After each meditation St. Ignatius calls the person making the retreat to enter into a colloquy, a conversation with God the Father, Jesus, Mary, and/or other saints. During my colloquy, I spoke to Mary and Joseph.
I was almost angry with them for being a married couple that loved each other with perfect chastity! It seemed so easy for them, but for me, a single woman, practicing chastity was a challenge. I looked at both of them and screamed “HOW DID YOU REMAIN CHASTE?” The answer was immediate and simple, grace.
It never occurred to me to ask God for the grace to be chaste. I can ask for help. I’m not alone.

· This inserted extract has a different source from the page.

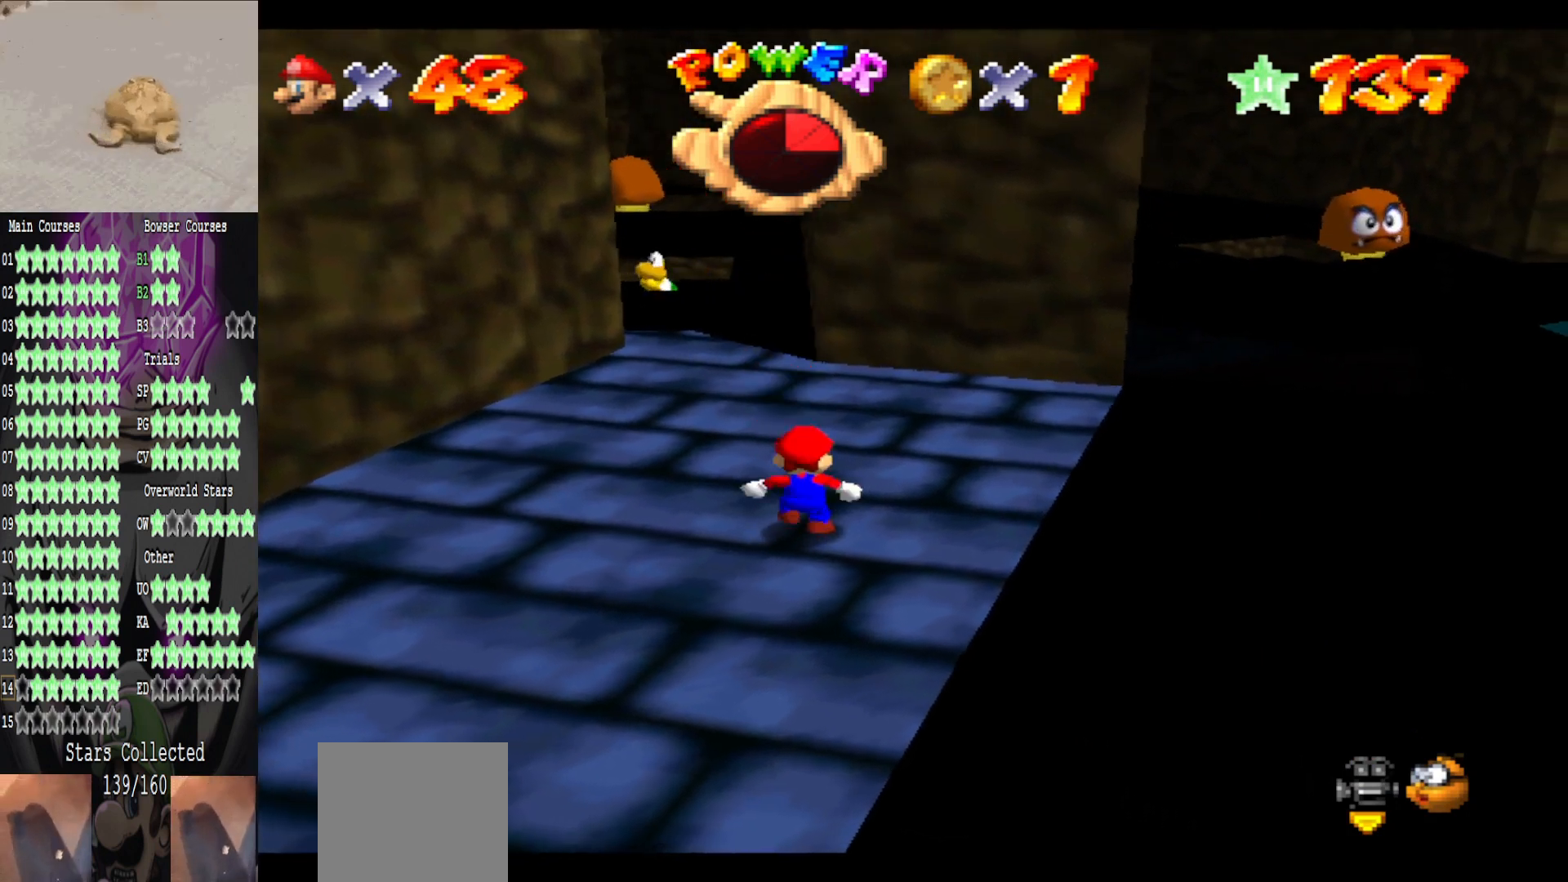
{"buttons": ["DPAD_RIGHT"], "left_stick": "center", "right_stick": "center", "events": [[80, "left_stick", "up"], [360, "left_stick", "center"], [440, "DPAD_RIGHT", "down"]]}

I’ve spent many hours in prayer mourning with my younger self. I look back and see a wounded girl that was teased by her friends for not understanding crude jokes, but she wasn’t alone. I see a girl that was tired of being known by her virginity, but she wasn’t alone. I see a girl, desperate for love, that when she finally got a boyfriend she thought “as long as I don’t have sex, I’m still being chaste,” but she wasn’t alone. I see the Lord so clearly in those moments, looking at me with love, his heart breaking that I couldn’t see myself as He sees me.
Chastity. God desires to give me the grace of chastity, but I don’t have to wait until I am in a relationship to receive this grace. Everybody is called to be chaste! Every baptized Christian pledges to live chastity, according to their state in life.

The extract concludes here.